Zudem stellte die AfD vor der Reise Anträge im Bundestag, die Sanktionen gegen Syrien aufzuheben und die diplomatischen Beziehungen zu Syrien wieder zu "normalisieren". In Syrien herrschte damals ein brutaler Bürgerkrieg, das Assad-Regime verfolgte und folterte tausende Menschen.

Die damalige Bundesregierung hatte diese Reisen scharf kritisiert. Der ehemalige Grünen-Chef Robert Habeck meinte über den Besuch der Delegation: "Dass die AfD-Abgeordneten nach Syrien reisen, um zu beweisen, dass Syrien ein sicheres Herkunftsland ist, ist und Perfidität und an Perversität im Grunde kaum zu überbieten".

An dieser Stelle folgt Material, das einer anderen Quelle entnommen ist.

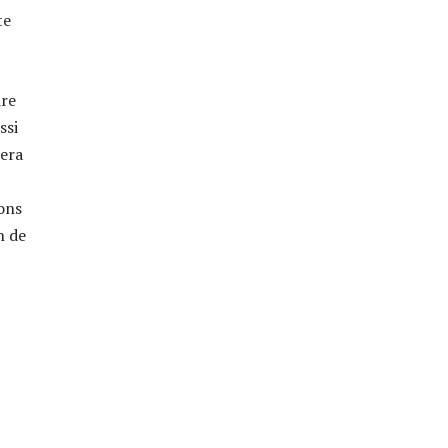
te
ire
ssi
sera
ions
n de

Assad-Regime wurde 2024 gestürzt

Nach einem fast 14-jährigen brutalen Bürgerkrieg wurde die Regierung unter Langzeitmachthaber Assad Ende 2024 von einer Rebellenallianz unter Führung der Islamistengruppe Haiat Tahrir al-Scham (HTS) gestürzt.

Bei den Verfahren gegen Vertreter der ehemaligen Assad-Regierung geht es in vielen Fällen um systematische Folter, Massenmord, gewaltsame Niederschlagung friedlicher Demonstrationen und Folter mit Todesfolge, auch immer wieder an Minderjährigen.